Q. Does coming into a tournament you have already won take a little bit of the pressure off your shoulders?

ANDY MURRAY: I think it helps if anything, yeah. I don’t think it’s a negative in any way. I don’t know if that’s due to pressure or, you know, experience or whatever, being comfortable in these surroundings and having good memories. I think it’s a combination of everything really.

Q. Obviously you spent a lot of time in Miami. How has the departure of LeBron James changed your status as a season ticket holder?

ANDY MURRAY: Status is the same. We don’t do that. In the UK you don’t change teams when someone leave.

Q. How are you feeling form- and confidence-wise?

ANDY MURRAY: I feel good. I have had a great practice week, had good fun on the court, enjoyed it, and worked hard. Yeah, been playing well. I feel good.

Q. You have obviously played a lot of Grand Slam finals and finals before breaking through with the title. For other players who are trying to break through, too, do you see them probably needing to get a lot of experience before they win a title the way the field is now, or do you see someone winning at all without first getting in the semifinals and finals?

ANDY MURRAY: You never know, to be honest. Everyone is different. You never know what’s going to happen in sports, especially individual sport. You know, someone could easily break through at this tournament. But, yeah, I could also see why it might take a bit longer for some guys. But you never know. No one knows what’s going to happen. You just have to wait and see.

Q. Your first match, playing on Monday, in the past sometimes you have had to wait until Wednesday. Will that be a good thing, to get underway straightaway?

ANDY MURRAY: Again, you never know. I mean, I have been here long enough to be used to the conditions and stuff now. I think for some guys that are coming in late, you know, playing on the Wednesday may help, but I have had enough time on the courts now to practice and prepare. So to get underway on Monday is good.

Q. You’re playing a guy that’s kind of familiar, especially here. What do you remember about him?

ANDY MURRAY: Yeah, it was a tricky match. Windy conditions that day, and, yeah, very up and down. He obviously started well. I think maybe — did I win the fourth set 6-Love, third or fourth set 6-Love? Yeah, I was a break up and he came back. It was a strange match. It wasn’t a particularly clean tennis match, but I found a way to get through.

Q. What do you think about your mum on Strictly Come Dancing?

ANDY MURRAY: I mean, if it makes her happy, then I will support her. I’m not really into those shows, but she loves it. I mean, she watches it all the of the time, talks about it all the time (smiling). So, yeah, if she enjoys it, then I’m happy for her.
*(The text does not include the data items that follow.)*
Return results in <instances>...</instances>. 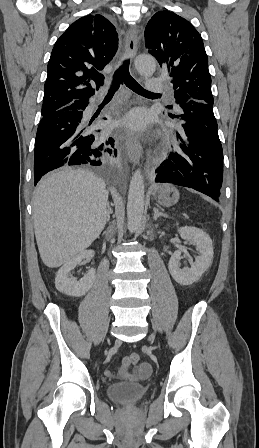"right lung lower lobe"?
I'll list each match as a JSON object with an SVG mask.
<instances>
[{
	"label": "right lung lower lobe",
	"instance_id": "1",
	"mask_svg": "<svg viewBox=\"0 0 259 448\" xmlns=\"http://www.w3.org/2000/svg\"><path fill=\"white\" fill-rule=\"evenodd\" d=\"M88 104L86 101L42 115L35 138V185L44 174L63 165L100 166L116 155L114 139L103 134L97 124L88 126Z\"/></svg>",
	"mask_w": 259,
	"mask_h": 448
}]
</instances>
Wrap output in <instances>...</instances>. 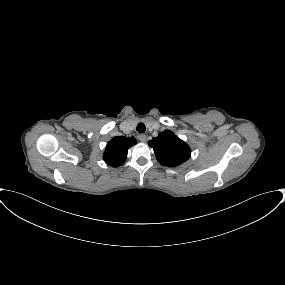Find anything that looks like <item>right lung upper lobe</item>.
<instances>
[{
    "instance_id": "cb5924a9",
    "label": "right lung upper lobe",
    "mask_w": 285,
    "mask_h": 285,
    "mask_svg": "<svg viewBox=\"0 0 285 285\" xmlns=\"http://www.w3.org/2000/svg\"><path fill=\"white\" fill-rule=\"evenodd\" d=\"M137 143L134 137H114L107 143L103 159L110 166L122 165L127 157L128 149Z\"/></svg>"
}]
</instances>
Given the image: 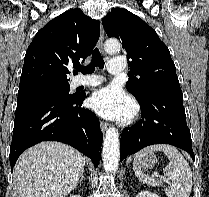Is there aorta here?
I'll list each match as a JSON object with an SVG mask.
<instances>
[{"instance_id": "1", "label": "aorta", "mask_w": 209, "mask_h": 197, "mask_svg": "<svg viewBox=\"0 0 209 197\" xmlns=\"http://www.w3.org/2000/svg\"><path fill=\"white\" fill-rule=\"evenodd\" d=\"M105 51L110 54H115L120 51V42L116 39H109L105 42ZM120 147L119 133L115 127L107 130L103 142L102 157L103 166L107 173H115L119 164Z\"/></svg>"}]
</instances>
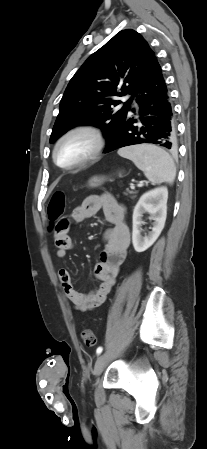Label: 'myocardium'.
<instances>
[{
	"label": "myocardium",
	"mask_w": 207,
	"mask_h": 449,
	"mask_svg": "<svg viewBox=\"0 0 207 449\" xmlns=\"http://www.w3.org/2000/svg\"><path fill=\"white\" fill-rule=\"evenodd\" d=\"M80 134L90 137L92 141V148L90 152L83 158L79 159L78 161H75L68 165H61L57 160V151L60 145L67 139ZM104 146H105V137L99 128L88 124L76 125L68 129L66 132H64L56 141L52 152L53 161L61 169L64 170L74 169L96 159L103 151Z\"/></svg>",
	"instance_id": "obj_1"
}]
</instances>
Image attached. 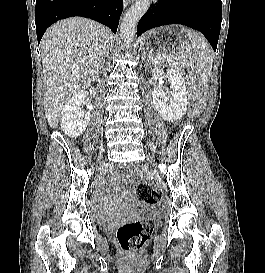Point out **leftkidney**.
<instances>
[{"label":"left kidney","mask_w":265,"mask_h":273,"mask_svg":"<svg viewBox=\"0 0 265 273\" xmlns=\"http://www.w3.org/2000/svg\"><path fill=\"white\" fill-rule=\"evenodd\" d=\"M167 77L170 80V87L173 93L160 88H154L152 91L153 104L160 116L169 122L180 119L187 110L186 85L182 75L175 69H167Z\"/></svg>","instance_id":"1"}]
</instances>
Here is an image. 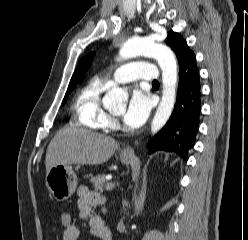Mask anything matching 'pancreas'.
Wrapping results in <instances>:
<instances>
[{
    "label": "pancreas",
    "mask_w": 248,
    "mask_h": 240,
    "mask_svg": "<svg viewBox=\"0 0 248 240\" xmlns=\"http://www.w3.org/2000/svg\"><path fill=\"white\" fill-rule=\"evenodd\" d=\"M90 182L93 184L95 190H99V191H103L104 188H106V186L110 184L106 181V176L104 174H100L96 177H92L90 179Z\"/></svg>",
    "instance_id": "cf45deb5"
}]
</instances>
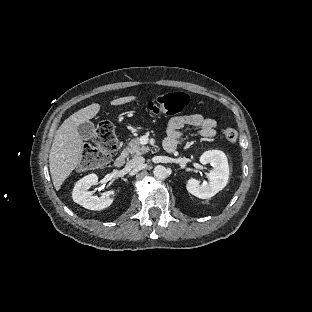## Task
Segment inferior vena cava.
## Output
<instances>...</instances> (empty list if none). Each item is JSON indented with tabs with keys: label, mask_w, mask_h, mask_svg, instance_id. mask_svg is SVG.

Q. Do you think the only thing missing from your game right now is the confidence of having back-to-back big wins?

ANDY MURRAY: Maybe. I mean, I have been playing well the last few weeks. You know, I lost to guys who had won the events, and had quite big opportunities in both those matches. I feel like I’m playing well. This week has been very good preparation. I’m happy. I feel ready to start the tournament. Yeah, we’ll see what happens when we get underway.

Q. When was the last time you felt this ready, this prepared, this content?

ANDY MURRAY: For a slam, probably, I mean, any of the ones — I mean, Australian Open last year, Wimbledon last year, you know, would have been the last two. Obviously I missed the French last year. My back was not great during this event last year. Yeah, this year would be the best prepared I have been coming into a slam. I got a great training block over in Miami done, so physically I’m where I would want to be. My body is pain-free, which is good. Yeah, I feel ready.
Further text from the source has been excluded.